──────── Records for this exercise ────────

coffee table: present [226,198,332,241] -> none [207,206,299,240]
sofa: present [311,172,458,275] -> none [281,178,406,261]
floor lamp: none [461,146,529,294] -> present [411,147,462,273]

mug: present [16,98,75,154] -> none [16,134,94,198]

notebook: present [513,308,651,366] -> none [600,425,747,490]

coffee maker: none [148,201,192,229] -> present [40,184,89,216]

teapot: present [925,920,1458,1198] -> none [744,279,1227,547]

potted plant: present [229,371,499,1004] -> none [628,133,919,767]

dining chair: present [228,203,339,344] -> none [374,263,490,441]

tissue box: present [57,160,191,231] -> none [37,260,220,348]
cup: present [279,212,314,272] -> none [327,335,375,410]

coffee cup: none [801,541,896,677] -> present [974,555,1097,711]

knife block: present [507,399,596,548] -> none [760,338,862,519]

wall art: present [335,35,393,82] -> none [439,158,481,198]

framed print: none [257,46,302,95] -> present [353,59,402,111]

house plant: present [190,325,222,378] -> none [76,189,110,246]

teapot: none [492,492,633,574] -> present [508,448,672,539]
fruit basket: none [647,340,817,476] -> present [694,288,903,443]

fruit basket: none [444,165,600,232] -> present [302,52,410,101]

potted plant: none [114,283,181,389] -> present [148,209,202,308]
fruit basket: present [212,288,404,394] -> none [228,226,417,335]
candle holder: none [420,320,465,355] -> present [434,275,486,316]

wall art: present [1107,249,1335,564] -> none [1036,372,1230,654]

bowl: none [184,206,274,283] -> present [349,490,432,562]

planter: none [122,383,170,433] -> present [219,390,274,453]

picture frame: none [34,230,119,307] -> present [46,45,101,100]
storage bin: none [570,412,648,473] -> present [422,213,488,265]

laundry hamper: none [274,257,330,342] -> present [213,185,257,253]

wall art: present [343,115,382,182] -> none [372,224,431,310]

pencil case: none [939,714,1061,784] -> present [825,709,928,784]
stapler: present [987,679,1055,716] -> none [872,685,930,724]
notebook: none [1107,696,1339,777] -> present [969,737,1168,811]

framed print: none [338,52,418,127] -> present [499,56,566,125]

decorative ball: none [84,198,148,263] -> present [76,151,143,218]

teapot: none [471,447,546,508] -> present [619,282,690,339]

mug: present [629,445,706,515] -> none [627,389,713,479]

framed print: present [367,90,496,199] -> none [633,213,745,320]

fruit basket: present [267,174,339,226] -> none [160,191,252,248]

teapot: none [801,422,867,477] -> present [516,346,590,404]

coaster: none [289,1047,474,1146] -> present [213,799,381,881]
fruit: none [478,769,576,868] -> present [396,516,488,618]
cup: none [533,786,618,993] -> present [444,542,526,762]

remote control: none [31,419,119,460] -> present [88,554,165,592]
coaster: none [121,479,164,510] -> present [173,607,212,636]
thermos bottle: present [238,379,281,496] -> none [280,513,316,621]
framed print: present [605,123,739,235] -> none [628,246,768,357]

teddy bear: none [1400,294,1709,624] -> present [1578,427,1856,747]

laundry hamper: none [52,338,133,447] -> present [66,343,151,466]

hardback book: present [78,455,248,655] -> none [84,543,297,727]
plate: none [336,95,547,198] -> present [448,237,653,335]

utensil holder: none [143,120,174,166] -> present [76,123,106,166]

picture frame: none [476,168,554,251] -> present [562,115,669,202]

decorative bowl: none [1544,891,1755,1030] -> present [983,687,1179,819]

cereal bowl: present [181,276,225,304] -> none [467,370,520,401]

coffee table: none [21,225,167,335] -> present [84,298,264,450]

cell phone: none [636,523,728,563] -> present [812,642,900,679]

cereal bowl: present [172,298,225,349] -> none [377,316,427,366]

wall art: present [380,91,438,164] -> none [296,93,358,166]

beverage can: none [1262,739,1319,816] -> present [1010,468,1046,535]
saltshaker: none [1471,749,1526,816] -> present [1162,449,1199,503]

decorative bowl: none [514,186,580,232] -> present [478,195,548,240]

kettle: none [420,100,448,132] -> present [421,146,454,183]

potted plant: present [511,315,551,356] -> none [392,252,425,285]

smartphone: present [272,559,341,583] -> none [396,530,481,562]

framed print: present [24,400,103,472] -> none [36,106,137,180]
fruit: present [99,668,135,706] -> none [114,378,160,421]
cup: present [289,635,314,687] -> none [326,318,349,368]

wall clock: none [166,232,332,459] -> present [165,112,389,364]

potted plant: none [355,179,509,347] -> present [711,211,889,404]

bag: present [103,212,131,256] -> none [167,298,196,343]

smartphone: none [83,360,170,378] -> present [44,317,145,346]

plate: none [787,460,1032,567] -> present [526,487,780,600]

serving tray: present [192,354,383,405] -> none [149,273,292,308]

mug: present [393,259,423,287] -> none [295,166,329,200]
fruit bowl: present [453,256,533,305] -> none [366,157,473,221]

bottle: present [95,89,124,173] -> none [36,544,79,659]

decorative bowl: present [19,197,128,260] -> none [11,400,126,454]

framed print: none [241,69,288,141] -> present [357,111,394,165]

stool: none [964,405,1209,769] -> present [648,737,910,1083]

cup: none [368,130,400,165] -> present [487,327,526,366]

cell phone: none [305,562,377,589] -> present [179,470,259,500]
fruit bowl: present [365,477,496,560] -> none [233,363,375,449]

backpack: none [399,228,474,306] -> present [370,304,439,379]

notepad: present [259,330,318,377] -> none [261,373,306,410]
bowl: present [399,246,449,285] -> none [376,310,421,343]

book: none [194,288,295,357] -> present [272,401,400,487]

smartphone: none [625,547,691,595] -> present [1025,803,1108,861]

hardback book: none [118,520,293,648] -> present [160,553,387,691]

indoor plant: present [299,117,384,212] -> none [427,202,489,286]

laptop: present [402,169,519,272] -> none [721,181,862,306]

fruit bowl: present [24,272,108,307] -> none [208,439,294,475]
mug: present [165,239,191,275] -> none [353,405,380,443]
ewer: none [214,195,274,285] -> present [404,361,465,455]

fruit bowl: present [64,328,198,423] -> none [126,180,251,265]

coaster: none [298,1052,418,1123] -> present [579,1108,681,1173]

────────

## Task instructions
Each line in the entries above, starting at the line with "hardback book: present" and ending at the line with "picture frame: none [476,168,554,251]", is to be printed exactly, and only those lines.

## Task answer
hardback book: present [78,455,248,655] -> none [84,543,297,727]
plate: none [336,95,547,198] -> present [448,237,653,335]

utensil holder: none [143,120,174,166] -> present [76,123,106,166]

picture frame: none [476,168,554,251] -> present [562,115,669,202]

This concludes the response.